Para o pesquisador da Rede Nossa São Paulo Américo Sampaio, esse tipo de condição para a participação é um desserviço à sociedade. “Queremos que as pessoas participem e não há problema em solicitar dados, desde que tenham a ver com a consulta que está sendo feita. Um CEP, o bairro de moradia, é compreensível. Mas o número de CPF não faz sentido. Junto ao uso indiscriminado dos dados pessoais, isso intimida as pessoas e desestimula a participação”, afirmou.

A gestão anterior, de Fernando Haddad (PT), também impunha a necessidade de cadastramento para participar, mas não havia cessão indiscriminada de direitos e dados, nem limite às contribuições. Quando o Programa de Metas da gestão Haddad foi concluído, havia recebido cerca de 15 mil sugestões. A necessidade de cadastro foi posteriormente retirada, quando das consultas ao Plano Diretor Estratégico e outras políticas desenvolvidas.

A proposta inicial da gestão Doria para o Plano de Metas ainda não foi divulgada. Para Américo, isso também dificulta a participação, porque a população não sabe quais são as diretrizes do governo municipal. Além disso, o site não tem uma organização das áreas – educação, transporte, lazer, por exemplo – para que a população direcione sua contribuição. Outro problema é que o cidadão só pode participar uma vez. Ao concluir o processo, o site não libera uma nova entrada para fazer outra proposta.
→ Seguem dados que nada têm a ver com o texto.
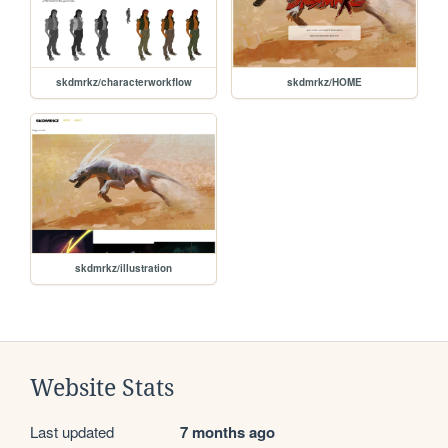
skdmrkz/characterworkflow
skdmrkz/HOME
skdmrkz/illustration
Website Stats
Last updated
7 months ago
“Ter um site é algo que contribui muito para a participação. Mas não pode limitar a uma única contribuição. A população não tem só a unidade de saúde, ou só o transporte, ou só uma praça no bairro. Tem tudo isso e mais. Então tem de poder fazer propostas em várias áreas ou várias para a mesma área”, defendeu Sampaio.

Além dessas limitações, não há links no portal da prefeitura nem no site da Secretaria de Gestão – responsável pelo programa – que direcionem para o site do Programa de Metas. A busca em programas de localização também não encontra o site atual, somente o da gestão anterior.

Américo também questionou o uso do termo “sonho” como chave para que a população apresente suas propostas para o Programa de Metas. “As metas devem ser prioridades. Uma coisa é a cidade dos sonhos. Outra coisa é a necessidade urgente, factual. Tratar dessa forma pode complicar a absorção dessas manifestações ao Programa de Metas”, avaliou.

Em nota, a Secretaria Municipal de Gestão informou que “a identificação por CPF foi escolhida apenas para impedir a criação de perfis falsos”. “As pessoas poderão acessar a página da Consulta Pública, se cadastrar e contribuir com várias ideias e projetos, em diferentes temas. O número de acessos foi restrito para evitar duplicatas e não poluir as amostras. Sobre a utilização dos dados pessoais, a pasta informa que o Termo de Uso foi alterado, assegurando a privacidade e segurança do cidadão”, diz a nota.